Cryptography problem involving prime numbers

[docnet]

Homework Statement

I'm having trouble solving this problem. any help would be appreciated.

Relevant Equations

p = 3(mod4)
x^2 = -1(modp)

Here is my attempt

When we raise both sides to the power (p-1)/2, we get
x^(p-1)= -1^[(p-1)/2](modp)

Looking at p=3(mod4), the possible values of p are
{3, 7, 11, 19, 23, 31...}.

Putting these values of p into (p-1)/2 we get odd integers.
{1, 3, 5, 9, 11, 15...}.

So we have
x^(p-1) = -1(modp)

We let p = 3 then we have
(x)^2 = -1(mod3)

which is equivalent to
x^2=3k -1

With the solutions
x= {sqrt(2), sqrt(5), sqrt(8), ...}

The solutions are not integers, which are undefined for the modulo operation. therefore x^2=-1(modp) have no solutions.

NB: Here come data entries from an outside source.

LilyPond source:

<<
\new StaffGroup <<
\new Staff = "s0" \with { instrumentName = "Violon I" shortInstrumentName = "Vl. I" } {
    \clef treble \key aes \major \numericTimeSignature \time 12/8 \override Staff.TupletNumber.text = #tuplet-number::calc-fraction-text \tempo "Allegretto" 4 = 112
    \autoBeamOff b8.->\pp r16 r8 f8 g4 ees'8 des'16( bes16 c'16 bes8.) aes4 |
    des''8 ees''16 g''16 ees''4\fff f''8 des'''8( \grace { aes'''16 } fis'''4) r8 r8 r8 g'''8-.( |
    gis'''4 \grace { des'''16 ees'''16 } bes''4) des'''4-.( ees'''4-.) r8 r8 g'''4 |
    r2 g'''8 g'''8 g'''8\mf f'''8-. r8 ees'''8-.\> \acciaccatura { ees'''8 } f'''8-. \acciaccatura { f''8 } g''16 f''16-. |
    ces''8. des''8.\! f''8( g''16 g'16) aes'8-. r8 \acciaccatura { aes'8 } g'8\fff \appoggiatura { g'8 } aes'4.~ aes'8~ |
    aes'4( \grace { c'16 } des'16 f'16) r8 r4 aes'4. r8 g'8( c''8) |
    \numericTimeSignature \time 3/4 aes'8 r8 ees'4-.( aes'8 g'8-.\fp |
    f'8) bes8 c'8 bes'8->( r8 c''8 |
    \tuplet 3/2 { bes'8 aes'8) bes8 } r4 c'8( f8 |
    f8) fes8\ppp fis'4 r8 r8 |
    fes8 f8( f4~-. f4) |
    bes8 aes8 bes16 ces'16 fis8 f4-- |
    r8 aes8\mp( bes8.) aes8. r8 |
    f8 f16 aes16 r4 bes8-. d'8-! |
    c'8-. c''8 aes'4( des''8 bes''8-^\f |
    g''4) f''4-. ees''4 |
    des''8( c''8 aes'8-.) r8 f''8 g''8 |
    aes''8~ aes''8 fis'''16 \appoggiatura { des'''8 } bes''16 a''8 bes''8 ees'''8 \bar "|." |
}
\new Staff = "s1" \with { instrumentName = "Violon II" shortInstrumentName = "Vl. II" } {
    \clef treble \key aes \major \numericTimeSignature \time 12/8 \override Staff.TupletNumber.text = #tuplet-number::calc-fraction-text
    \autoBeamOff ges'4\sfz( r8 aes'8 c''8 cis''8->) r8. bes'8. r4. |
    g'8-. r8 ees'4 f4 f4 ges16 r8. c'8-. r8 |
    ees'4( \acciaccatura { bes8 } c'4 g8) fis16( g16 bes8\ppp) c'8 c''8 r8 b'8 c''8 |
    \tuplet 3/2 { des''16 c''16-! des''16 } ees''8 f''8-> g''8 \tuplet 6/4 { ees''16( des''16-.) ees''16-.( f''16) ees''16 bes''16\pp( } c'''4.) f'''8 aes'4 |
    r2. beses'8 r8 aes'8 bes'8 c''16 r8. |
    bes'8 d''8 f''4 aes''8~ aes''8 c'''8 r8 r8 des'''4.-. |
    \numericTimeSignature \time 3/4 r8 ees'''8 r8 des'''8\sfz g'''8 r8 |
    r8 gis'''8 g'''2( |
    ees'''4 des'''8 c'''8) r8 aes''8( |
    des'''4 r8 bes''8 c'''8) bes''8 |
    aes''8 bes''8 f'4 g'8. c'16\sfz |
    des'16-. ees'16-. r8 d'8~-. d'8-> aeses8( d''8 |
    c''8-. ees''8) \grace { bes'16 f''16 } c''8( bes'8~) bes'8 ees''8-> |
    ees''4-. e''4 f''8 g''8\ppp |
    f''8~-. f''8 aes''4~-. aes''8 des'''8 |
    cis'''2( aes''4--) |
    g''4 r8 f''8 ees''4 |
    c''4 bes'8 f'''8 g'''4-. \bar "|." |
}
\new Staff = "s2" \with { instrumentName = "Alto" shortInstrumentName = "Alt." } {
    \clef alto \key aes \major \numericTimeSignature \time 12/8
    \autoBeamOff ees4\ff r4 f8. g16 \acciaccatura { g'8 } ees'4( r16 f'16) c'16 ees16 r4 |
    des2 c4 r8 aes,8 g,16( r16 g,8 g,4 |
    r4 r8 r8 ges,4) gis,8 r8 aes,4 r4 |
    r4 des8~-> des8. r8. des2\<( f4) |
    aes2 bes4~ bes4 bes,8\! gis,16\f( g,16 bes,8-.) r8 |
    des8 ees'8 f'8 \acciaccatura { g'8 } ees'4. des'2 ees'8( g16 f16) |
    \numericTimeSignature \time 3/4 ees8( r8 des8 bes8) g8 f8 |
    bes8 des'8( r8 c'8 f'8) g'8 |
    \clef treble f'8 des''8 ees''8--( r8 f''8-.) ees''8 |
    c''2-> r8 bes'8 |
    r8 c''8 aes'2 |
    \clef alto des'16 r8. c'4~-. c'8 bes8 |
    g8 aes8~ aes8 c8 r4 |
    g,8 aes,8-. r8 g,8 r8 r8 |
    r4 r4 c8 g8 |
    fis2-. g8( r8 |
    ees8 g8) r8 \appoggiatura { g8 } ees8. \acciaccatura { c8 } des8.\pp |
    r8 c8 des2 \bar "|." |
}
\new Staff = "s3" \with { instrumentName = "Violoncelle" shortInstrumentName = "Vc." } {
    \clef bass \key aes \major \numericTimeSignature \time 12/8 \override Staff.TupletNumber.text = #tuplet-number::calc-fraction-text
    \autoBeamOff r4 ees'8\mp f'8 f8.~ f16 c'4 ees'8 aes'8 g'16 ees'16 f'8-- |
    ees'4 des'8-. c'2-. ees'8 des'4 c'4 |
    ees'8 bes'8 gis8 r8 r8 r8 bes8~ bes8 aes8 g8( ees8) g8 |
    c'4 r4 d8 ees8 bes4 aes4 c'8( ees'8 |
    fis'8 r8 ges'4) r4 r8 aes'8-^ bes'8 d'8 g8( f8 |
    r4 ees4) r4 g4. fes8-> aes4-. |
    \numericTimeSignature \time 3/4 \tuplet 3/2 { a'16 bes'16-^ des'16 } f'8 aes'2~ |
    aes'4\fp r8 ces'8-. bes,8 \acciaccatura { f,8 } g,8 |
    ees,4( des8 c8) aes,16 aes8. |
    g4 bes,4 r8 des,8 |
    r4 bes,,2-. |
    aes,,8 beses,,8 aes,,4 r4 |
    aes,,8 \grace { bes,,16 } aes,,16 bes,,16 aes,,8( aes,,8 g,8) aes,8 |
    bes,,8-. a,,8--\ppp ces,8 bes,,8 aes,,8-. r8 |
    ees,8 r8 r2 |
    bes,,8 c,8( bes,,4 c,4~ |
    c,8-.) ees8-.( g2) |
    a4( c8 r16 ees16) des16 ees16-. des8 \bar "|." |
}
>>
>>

This is the wrong answer. I don't know

 

[Office_Shredder]

It doesn't seem like you've tried using Fermat's little theorem yet.

 

[docnet]

Im struggling to see how to incorporate the information from FLT into the problem.

 

[docnet]

Can a moderator move this thread into the right subforum? Sorry, I should have posted this in the “calculus and beyond.“ section. Thanks

 

[pasmith]

Homework Statement:: I'm having trouble solving this problem. any help would be appreciated.
Relevant Equations:: p = 3(mod4)
x^2 = -1(modp)

View attachment 269850

Here is my attempt

When we raise both sides to the power (p-1)/2, we get
x^(p-1)= -1^[(p-1)/2](modp)

Looking at p=3(mod4), the possible values of p are
{3, 7, 11, 19, 23, 31...}.

Putting these values of p into (p-1)/2 we get odd integers.
{1, 3, 5, 9, 11, 15...}.

So we have
x^(p-1) = -1(modp)

It would have been better to get here by setting $p = 4k + 3$ so that $$\frac{p - 1}{2} = \frac{4k + 2}{2} = 2k + 1$$ and hence $(-1)^{(p-1)/2} = -1$.

 

[pasmith]

Im struggling to see how to incorporate the information from FLT into the problem.
View attachment 269890

You just need to substitute $x^{p-1} \equiv 1 \mod p$ in $$x^{p-1} = -1 \mod p$$ and draw the appropriate conclusion.